• Your assignment
Answer these questions using the land title excerpt below:
(a) Which court, sitting where, held that a letter of allotment is a prerequisite for allotment of un-alienated government land?
(b) What is the date of the letter from the Chief Lands Registrar to the District Land Registrar marked DEX3?
(c) Under which article of the Constitution does the Supreme Court say the land automatically vests in the 1st respondent?

• Selected text
:::

32. It is not clear then how the said Harry Kiptoo ended up as the registered owner of the suit property. As correctly pointed out by the Defendant, the Plaintiff did not see fit to call the said Harry Kitpoo to come and shed light on the process through which he obtained title to the suit property. I have seen no copy of a Letter of Allotment issued to the Mr. Harry Kiptoo, or in the alternative, an application by harry Kiptoo to be allocated the suit property, since he is not on the original list of members for the Kipkabus Settlement Scheme. See Waterfront Holdings Limited vs Kandie & 2 others (Civil Appeal 88 of 2019) [2023] KECA 1223 (KLR), where the court of Appeal at Mombasa held that a letter of allotment is a prerequisite for allotment of un-alienated government land, and that a title acquired in its absence is not valid and is inconsequential.

33. This court has seen the letter dated 4th March, 2002 which was written about 14 years after the allotment letter was issued, where the Commissioner of Lands acknowledged that the Defendant’s complaint regarding the suit property is genuine. The letter also stated that; “the case was fraudulently handled by the District Land Registrar, Nakuru”. DEX3 is a letter dated 7th March, 2000 from the Chief Lands Registrar addressed to the District Land Registrar. The subject of the letter is “Parcel Number Uasin Gishu/Kipkabus Settlement Scheme/670” and at the second paragraph reads:“I am further informed that the manner in which the title was issued to harry K. Kiptoo was through misrepresentations of facts and abuse of office. This issue is now under investigation by the office of the Commissioner of Lands.”

34. There can be no greater condemnation of the Plaintiff’s title than that coming from the then Commissioner of Lands, who was not only the custodian of land records in the country, but whose office also investigated the Defendant’s complaints over the suit property. In the letter dated 4th March, 2002 the Commissioner of Lands admitted that the case was handled fraudulently. Harry Kiptoo was not in the original List of Members of Kipkabus Settlement Scheme. I have also not seen evidence that he submitted an application to be allocated the suit property. Without a proper explanation as to how he came to be the registered proprietor of the land, all these facts lead up to only one conclusion, which is that the root of the Plaintiff’s title is defective. In Dina Management Limited vs County Government of Mombasa & 5 others (Petition 8 (E010) of 2021) [2023] KESC 30 (KLR), the Supreme Court had this to say:-“110. Indeed, the title or lease is an end product of a process. If the process that was followed prior to issuance of the title did not comply with the law, then such a title cannot be held as indefeasible. The first allocation having been irregularly obtained, HE Daniel Arap Moi had no valid legal interest which he could pass to Bawazir & Co (1993) Ltd, who in turn could pass to the appellant.111. Article 40 of the Constitution entitles every person to the right to property, subject to the limitations set out therein. Article 40(6) limits the rights as not extending them to any property that has been found to have been unlawfully acquired. Having found that the 1st registered owner did not acquire title regularly, the ownership of the suit property by the appellant thereafter cannot therefore be protected under article 40 of the Constitution. The root of the title having been challenged, as we already noted above the appellant could not benefit from the doctrine of bona fide purchaser.112. We therefore agree with the appellate court that the appellant’s title is not protected under article 40 of the Constitution and the land automatically vests to the 1st respondent pursuant to article 62(2) of the Constitution. We hasten to add that, the suit property, by its very nature being a beach property, was always bound to be attractive and lucrative. The appellant ought to have been more cautious in undertaking its due diligence.”

:::

• Point correspondence tracking data
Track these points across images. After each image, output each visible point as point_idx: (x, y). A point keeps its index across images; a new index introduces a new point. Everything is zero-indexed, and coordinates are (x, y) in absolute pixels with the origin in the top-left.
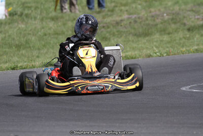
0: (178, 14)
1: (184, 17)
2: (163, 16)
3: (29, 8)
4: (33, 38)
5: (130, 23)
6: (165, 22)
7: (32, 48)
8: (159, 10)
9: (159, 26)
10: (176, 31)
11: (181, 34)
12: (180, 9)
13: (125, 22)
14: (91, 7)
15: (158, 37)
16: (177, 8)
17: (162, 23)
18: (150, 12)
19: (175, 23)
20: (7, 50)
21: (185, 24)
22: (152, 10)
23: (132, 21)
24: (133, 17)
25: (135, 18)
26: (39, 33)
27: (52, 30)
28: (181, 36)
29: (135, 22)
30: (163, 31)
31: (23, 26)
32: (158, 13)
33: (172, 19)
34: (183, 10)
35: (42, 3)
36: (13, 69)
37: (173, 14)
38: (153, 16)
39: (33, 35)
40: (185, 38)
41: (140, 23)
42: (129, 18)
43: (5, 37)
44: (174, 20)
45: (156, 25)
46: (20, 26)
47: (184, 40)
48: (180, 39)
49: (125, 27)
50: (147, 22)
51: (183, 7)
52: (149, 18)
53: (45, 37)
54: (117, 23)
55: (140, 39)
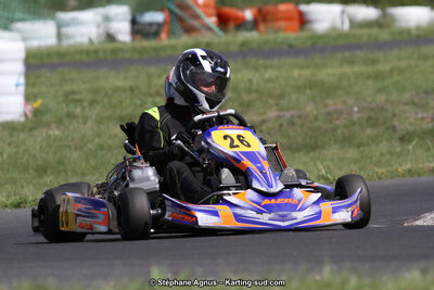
1: (394, 115)
2: (350, 113)
3: (79, 101)
4: (75, 155)
5: (281, 125)
6: (354, 124)
7: (69, 173)
8: (344, 102)
9: (339, 132)
10: (375, 140)
12: (387, 100)
13: (269, 125)
15: (335, 151)
16: (381, 98)
17: (346, 126)
18: (326, 106)
19: (374, 126)
20: (16, 175)
21: (394, 128)
22: (330, 102)
23: (285, 123)
24: (288, 115)
25: (292, 116)
26: (90, 145)
27: (117, 140)
29: (292, 123)
30: (347, 141)
31: (57, 132)
32: (340, 107)
33: (369, 119)
34: (393, 103)
35: (106, 94)
36: (18, 206)
37: (372, 109)
38: (329, 114)
39: (76, 149)
40: (392, 154)
41: (302, 125)
42: (279, 117)
43: (16, 153)
44: (371, 121)
45: (335, 129)
46: (51, 132)
47: (388, 156)
48: (382, 155)
50: (316, 124)
51: (394, 96)
52: (321, 118)
53: (100, 153)
55: (297, 155)
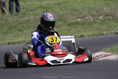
0: (62, 16)
11: (64, 28)
14: (11, 12)
28: (64, 29)
49: (32, 24)
54: (27, 21)
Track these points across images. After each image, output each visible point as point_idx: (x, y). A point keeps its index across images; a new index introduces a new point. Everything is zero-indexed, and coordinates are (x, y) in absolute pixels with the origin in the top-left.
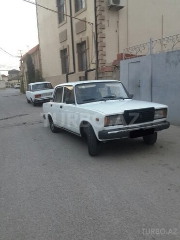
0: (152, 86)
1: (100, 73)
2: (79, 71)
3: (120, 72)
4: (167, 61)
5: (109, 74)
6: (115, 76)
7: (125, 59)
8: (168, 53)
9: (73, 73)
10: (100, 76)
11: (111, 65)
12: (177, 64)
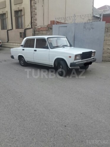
0: (74, 41)
1: (36, 31)
2: (16, 29)
3: (52, 31)
4: (84, 27)
5: (44, 32)
6: (49, 34)
7: (57, 24)
8: (85, 23)
9: (11, 30)
10: (36, 33)
11: (46, 26)
12: (90, 30)
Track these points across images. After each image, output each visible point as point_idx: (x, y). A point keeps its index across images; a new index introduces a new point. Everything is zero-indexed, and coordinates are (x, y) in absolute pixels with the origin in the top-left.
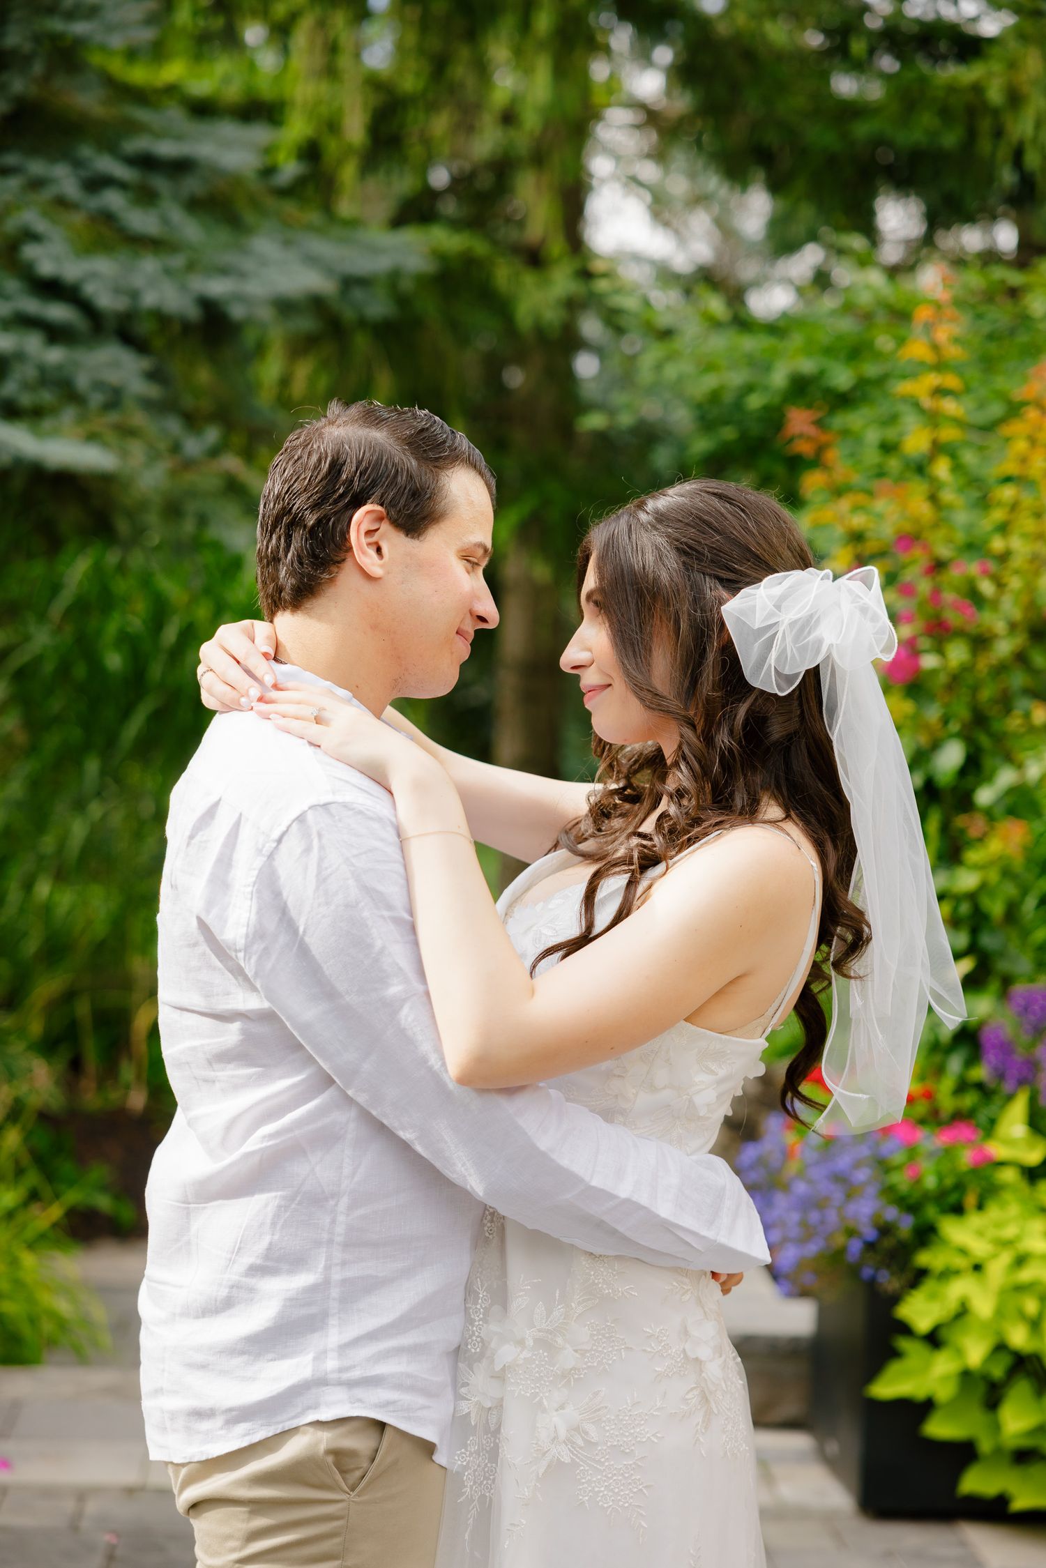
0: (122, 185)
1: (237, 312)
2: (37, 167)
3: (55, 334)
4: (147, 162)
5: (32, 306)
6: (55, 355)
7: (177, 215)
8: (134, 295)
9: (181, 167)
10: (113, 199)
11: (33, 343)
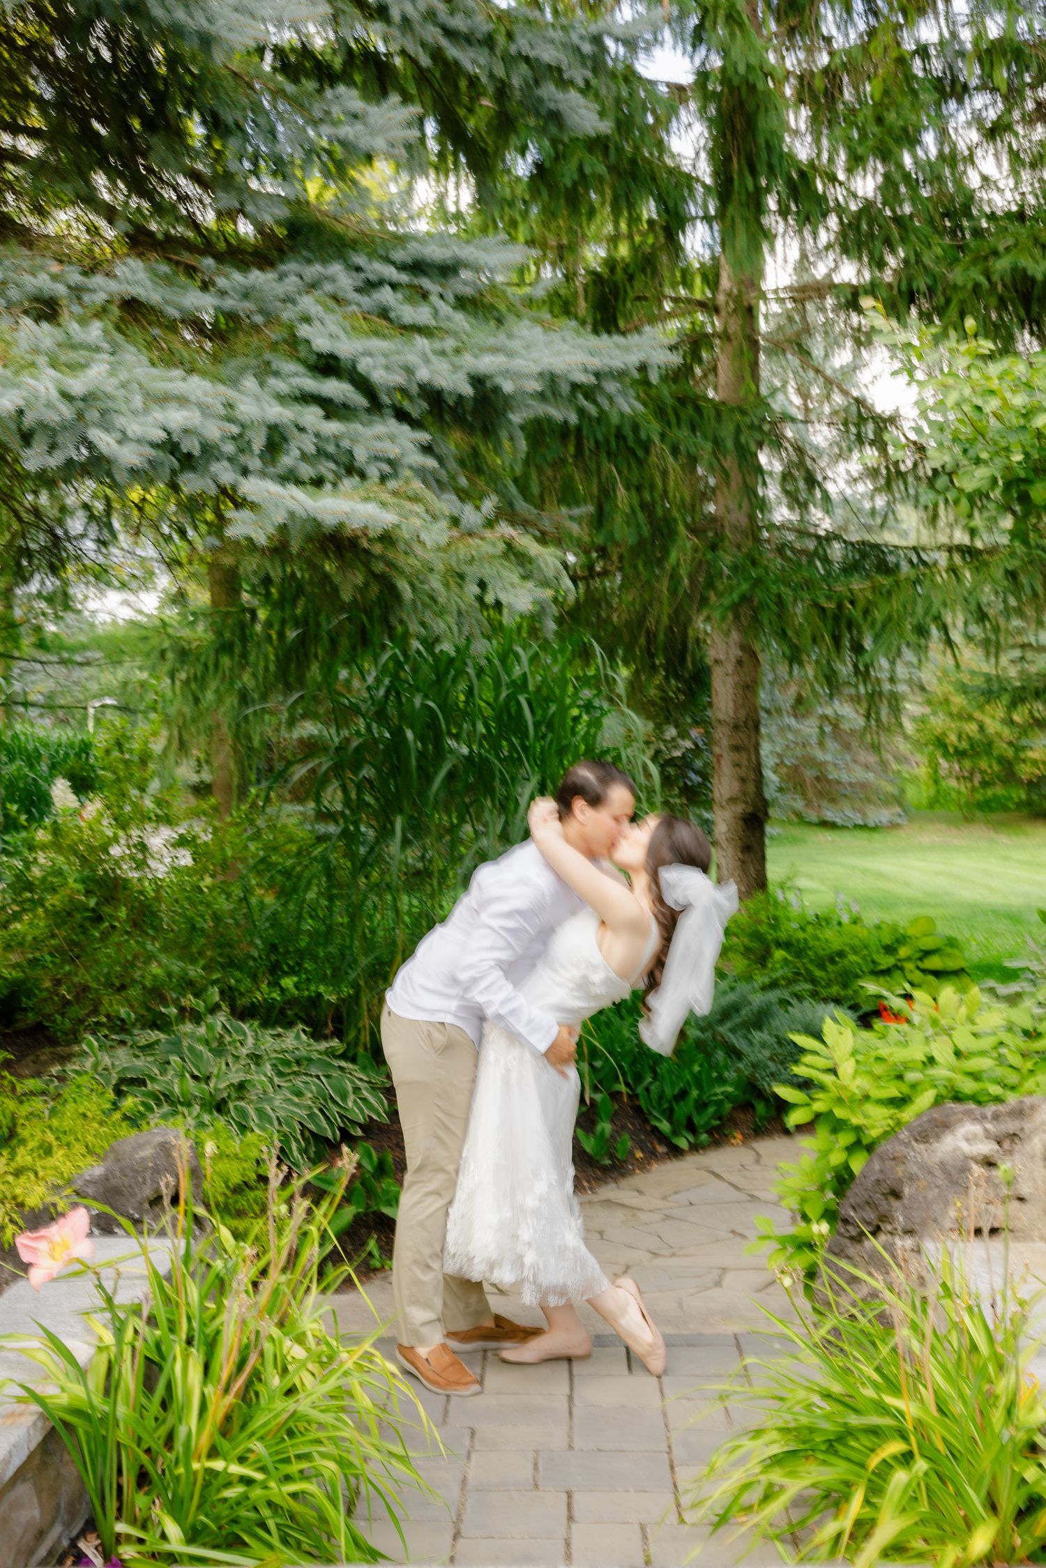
0: (394, 286)
1: (508, 387)
2: (316, 269)
3: (331, 409)
4: (417, 267)
5: (311, 384)
6: (333, 427)
7: (445, 309)
8: (409, 371)
9: (447, 270)
10: (386, 295)
11: (312, 416)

:::

• Completed task
(a) The Court of Appeal at Mombasa.
(b) 7th March, 2000.
(c) Article 62(2).